TRECHO DO DOCUMENTO:
========

Nova Iguaçu promove seminário “Água Iguassú” no Dia Mundial da Água

Os problemas no abastecimento de água em Nova Iguaçu foram tema nesta quarta-feira (22) do seminário “Água Iguassú”, evento promovido pela prefeitura de Nova Iguaçu através da secretaria de Meio Ambiente, Agricultura, Desenvolvimento Econômico e Turismo em parceira com outras secretarias, no auditório da UFFRJ, campus Nova Iguaçu. Durante o encontro, que reuniu representantes da sociedade civil, do poder público, da Cedae, dos comitês de Bacia do Guandú e da Baía de Guanabara, ONGs ambientalistas e associações de bairro, o prefeito Rogerio Lisboa cobrou da companhia soluções urgentes para acabar com a falta de água no município. O seminário marcou ações na cidade pelo Dia Mundial da Água.

========

LINHAS DE DADOS:
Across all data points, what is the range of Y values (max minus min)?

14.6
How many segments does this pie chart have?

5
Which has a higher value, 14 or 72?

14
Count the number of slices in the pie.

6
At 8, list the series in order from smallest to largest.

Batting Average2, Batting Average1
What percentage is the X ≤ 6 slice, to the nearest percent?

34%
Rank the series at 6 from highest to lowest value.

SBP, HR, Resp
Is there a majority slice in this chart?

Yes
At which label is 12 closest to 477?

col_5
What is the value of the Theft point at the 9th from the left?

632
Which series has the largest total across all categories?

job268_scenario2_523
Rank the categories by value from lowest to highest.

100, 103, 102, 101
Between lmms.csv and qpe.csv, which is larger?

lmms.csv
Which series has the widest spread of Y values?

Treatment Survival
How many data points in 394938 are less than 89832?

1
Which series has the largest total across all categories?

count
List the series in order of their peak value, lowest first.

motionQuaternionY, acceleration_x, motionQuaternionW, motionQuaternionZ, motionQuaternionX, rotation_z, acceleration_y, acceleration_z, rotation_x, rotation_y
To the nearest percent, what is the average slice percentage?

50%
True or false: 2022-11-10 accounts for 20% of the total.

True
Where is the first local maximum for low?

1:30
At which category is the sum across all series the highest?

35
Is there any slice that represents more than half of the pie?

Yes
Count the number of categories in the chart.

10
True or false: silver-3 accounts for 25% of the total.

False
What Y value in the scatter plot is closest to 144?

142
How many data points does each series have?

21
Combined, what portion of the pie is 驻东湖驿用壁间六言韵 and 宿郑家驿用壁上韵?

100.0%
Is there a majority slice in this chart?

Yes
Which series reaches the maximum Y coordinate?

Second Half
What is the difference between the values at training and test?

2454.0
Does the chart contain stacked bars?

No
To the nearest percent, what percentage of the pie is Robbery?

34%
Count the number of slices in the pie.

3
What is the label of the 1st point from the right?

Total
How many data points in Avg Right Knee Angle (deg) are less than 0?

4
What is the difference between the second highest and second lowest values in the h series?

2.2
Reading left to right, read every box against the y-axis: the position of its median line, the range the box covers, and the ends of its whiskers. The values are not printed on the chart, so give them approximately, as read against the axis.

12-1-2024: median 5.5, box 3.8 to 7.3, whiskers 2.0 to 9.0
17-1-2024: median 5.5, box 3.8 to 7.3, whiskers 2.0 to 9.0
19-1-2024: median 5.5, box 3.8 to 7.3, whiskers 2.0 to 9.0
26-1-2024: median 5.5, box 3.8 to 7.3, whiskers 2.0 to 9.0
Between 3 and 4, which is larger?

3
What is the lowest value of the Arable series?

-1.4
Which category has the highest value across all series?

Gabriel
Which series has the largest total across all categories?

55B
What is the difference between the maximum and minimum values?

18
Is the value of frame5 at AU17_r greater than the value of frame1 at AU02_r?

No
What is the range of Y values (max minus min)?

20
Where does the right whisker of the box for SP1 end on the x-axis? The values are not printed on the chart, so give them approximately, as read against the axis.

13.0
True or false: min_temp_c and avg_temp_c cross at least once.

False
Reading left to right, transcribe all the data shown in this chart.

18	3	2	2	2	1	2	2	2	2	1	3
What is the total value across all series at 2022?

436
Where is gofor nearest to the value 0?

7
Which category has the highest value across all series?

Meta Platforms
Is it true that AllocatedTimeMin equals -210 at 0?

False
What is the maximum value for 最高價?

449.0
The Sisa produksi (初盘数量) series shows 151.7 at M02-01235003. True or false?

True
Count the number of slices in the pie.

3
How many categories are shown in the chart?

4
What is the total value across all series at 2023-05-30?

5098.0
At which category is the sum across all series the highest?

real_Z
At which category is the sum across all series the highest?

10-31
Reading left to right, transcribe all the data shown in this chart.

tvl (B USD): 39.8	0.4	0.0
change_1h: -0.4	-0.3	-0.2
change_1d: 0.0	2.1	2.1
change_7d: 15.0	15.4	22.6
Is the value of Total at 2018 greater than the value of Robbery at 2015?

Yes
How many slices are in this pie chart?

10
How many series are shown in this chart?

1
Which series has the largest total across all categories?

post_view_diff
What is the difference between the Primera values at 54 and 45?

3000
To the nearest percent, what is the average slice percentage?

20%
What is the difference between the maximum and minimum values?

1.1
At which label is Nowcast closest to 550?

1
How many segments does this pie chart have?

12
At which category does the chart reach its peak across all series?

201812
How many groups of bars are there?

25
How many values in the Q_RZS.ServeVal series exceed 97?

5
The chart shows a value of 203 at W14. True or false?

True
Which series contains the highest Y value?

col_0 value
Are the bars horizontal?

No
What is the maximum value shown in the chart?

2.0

========

PERGUNTAS A RESPONDER:
• A. Por favor, transcreva da notícia sobre o seminário o trecho entre "Os problemas no" e "Mundial da Água.", inclusive.
• B. Segundo a notícia sobre o seminário, em que local o evento foi realizado?
• C. Retome a notícia sobre o seminário a partir do ponto em que ela termina.
As linhas são um material à parte, sem relação com a notícia.

RESPOSTAS POR TAREFA:
• A.
Os problemas no abastecimento de água em Nova Iguaçu foram tema nesta quarta-feira (22) do seminário “Água Iguassú”, evento promovido pela prefeitura de Nova Iguaçu através da secretaria de Meio Ambiente, Agricultura, Desenvolvimento Econômico e Turismo em parceira com outras secretarias, no auditório da UFFRJ, campus Nova Iguaçu. Durante o encontro, que reuniu representantes da sociedade civil, do poder público, da Cedae, dos comitês de Bacia do Guandú e da Baía de Guanabara, ONGs ambientalistas e associações de bairro, o prefeito Rogerio Lisboa cobrou da companhia soluções urgentes para acabar com a falta de água no município. O seminário marcou ações na cidade pelo Dia Mundial da Água.

• B. No auditório da UFFRJ, campus Nova Iguaçu.

• C.
Outro tema debatido foi o saneamento básico. No município, segundo dados da secretaria de Infraestrutura, apenas 15% do território recebe tratamento de esgoto. A meta é de que até 2022, sejam 75%.

“Temos a maior adutora do Estado em Nova Iguaçu e a população continua a sofrer com problemas constantes de abastecimento. Isto é inadmissível. A Cedae está desenvolvendo um projeto com investimento de quase R$ 3,4 bilhões para Baixada. Como gestor vou acreditar e cobrar até que todo este investimento resulte em água na torneira dos iguaçuanos”, afirmou.

Segundo o diretor de engenharia da Cedae, Humberto Melo, as obras já começaram e estão divididas em duas etapas, incluindo a construção, reforma e ampliação de adutoras e reservatórios. Em Nova Iguaçu, as intervenções seguem no trecho que cortam o bairro de Austin. Até julho de 2018 todo município deverá ser contemplado.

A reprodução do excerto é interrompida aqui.